Sir Hugh John Ellis-Nanney, 1st Baronet,  (16 February 18457 June 1920) was a Welsh landowner, magistrate and British politician.

During his lifetime, Ellis-Nanney gained wealth and stature residing in north Wales, UK. He was made Baronet of Gwynfryn and Cefndeuddwr in the year 1898. Ellis-Nanney was a landowner and had accumulated land and wealth through inheritance. The baronet invested in property which enabled him to build a new mansion called Gwynfryn, near Llanystumdwy. Ellis-Nanney was made a sheriff and had also become a justice of the peace in Caernarvonshire. Prior to becoming a baronet he stood in local elections.

Public life
He was a Justice of the Peace for Carnarvonshire and Merionethshire and a Deputy Lieutenant of Carnarvonshire. He also served as High Sheriff of Caernarvonshire in 1870, and as the High Sheriff of Merionethshire in 1877.

Politics
He stood unsuccessfully for the UK parliamentary constituency of Eifion in 1885 and for Caernarvon Boroughs in 1890 and 1895. He was defeated in all three local elections, twice by the future Prime Minister of the United Kingdom, David Lloyd George, losing by only 18 votes out of a total of almost 4,000 in the 1890 by-election.

DATASET EXCERPTS:
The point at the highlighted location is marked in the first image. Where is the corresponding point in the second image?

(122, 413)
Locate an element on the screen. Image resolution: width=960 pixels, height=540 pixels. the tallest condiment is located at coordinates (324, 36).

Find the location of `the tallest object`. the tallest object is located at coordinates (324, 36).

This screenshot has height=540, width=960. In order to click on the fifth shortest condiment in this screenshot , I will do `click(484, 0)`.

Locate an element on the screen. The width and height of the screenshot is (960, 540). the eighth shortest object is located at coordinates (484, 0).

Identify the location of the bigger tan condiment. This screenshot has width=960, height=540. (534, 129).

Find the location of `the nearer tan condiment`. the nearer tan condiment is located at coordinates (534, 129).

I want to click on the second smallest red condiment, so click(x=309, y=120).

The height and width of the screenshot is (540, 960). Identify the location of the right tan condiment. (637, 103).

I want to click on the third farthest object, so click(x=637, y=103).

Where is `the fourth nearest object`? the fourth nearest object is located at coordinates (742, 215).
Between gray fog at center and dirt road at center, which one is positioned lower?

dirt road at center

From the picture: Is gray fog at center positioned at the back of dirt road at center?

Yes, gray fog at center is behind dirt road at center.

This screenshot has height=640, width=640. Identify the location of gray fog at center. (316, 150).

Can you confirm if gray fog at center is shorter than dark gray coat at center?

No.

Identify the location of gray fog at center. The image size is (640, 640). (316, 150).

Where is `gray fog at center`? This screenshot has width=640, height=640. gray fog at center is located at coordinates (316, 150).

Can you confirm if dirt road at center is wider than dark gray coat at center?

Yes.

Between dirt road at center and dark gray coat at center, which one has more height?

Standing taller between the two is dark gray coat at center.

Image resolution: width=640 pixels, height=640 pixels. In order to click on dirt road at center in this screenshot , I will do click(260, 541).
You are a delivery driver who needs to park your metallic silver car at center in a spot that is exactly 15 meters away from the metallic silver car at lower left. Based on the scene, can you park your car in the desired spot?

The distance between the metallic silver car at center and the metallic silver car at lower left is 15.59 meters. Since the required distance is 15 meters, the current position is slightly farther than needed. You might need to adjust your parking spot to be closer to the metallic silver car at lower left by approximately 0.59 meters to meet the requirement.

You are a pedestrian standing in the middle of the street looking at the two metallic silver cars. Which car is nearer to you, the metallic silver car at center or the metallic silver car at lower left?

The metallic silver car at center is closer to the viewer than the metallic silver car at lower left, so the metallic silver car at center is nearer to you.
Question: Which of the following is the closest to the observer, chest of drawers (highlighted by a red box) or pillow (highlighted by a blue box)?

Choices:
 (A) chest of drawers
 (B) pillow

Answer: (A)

WRITTEN EXERCISE 1: Recast the paragraph of the Ellis-Nanney biography that begins "He was a Justice of the Peace" as a bulleted list, keeping its main facts.
WRITTEN EXERCISE 2:
Answer the following questions using the Ellis-Nanney biography.
(a) In which year was Ellis-Nanney made Baronet of Gwynfryn and Cefndeuddwr?
(b) In which year did he serve as High Sheriff of Merionethshire?
(c) By how many votes did he lose the 1890 by-election?
WRITTEN EXERCISE 3: Pick up the biography of Hugh John Ellis-Nanney after its last sentence and continue it.

FINAL ANSWER 1:
- Justice of the Peace for Carnarvonshire and Merionethshire
- Deputy Lieutenant of Carnarvonshire
- High Sheriff of Caernarvonshire in 1870
- High Sheriff of Merionethshire in 1877

FINAL ANSWER 2:
(a) 1898
(b) 1877
(c) 18 votes

FINAL ANSWER 3:
Baronetcy
In 1897 Hugh Ellis-Nanney was conferred the title of Baronet of Gwynfryn and Cefndeuddwr by Queen Victoria during the monarch's Diamond Jubliee celebrations in London. Upon the Lord and Lady's return to Criccieth a meeting was held to commemorate the occasion with the most prominent people in the area. 

The title represented his families of Gwynfryn in the Parish of Criccieth of the County of Caernarvonshire, and also of Cefndeuddwr in the Parish of Trawsfynydd of the County of Merioneth. The two towns of Criccieth and Trawsfynydd lie in what is now Dwyfor Meirionnydd (UK Parliament constituency),  but historically has been a part of the Kingdom of Gwynedd.

Ancestors
The Nanney  family of 'Gwynfryn and Cefndeuddwr' are an ancient family from near Criccieth in Caernarvonshire. The family of Gwynfryn, Llanystumdwy, are descendants of 'Collwyn ap Tango' the 10th century Lord of Eifionydd, progenitor of the fifth of Fifteen Tribes of Wales. The Nanneys of Cefndeuddwr are descended from the Nannau family, including Hywel Sele (9th Lord of Nannau), who was a cousin of Owain Glyndŵr. Sele was a descendant of Welsh royalty through Prince Cadwgan ap Bleddyn and his son Madog ap Cadwgan, the 1st Lord of Nannau. The family are also descended from the Irish Norman knight Roger de Montgomery who fought at the Battle of Hastings in 1066, and from Osbwrn Wyddel of the Irish Kingdom of Desmond.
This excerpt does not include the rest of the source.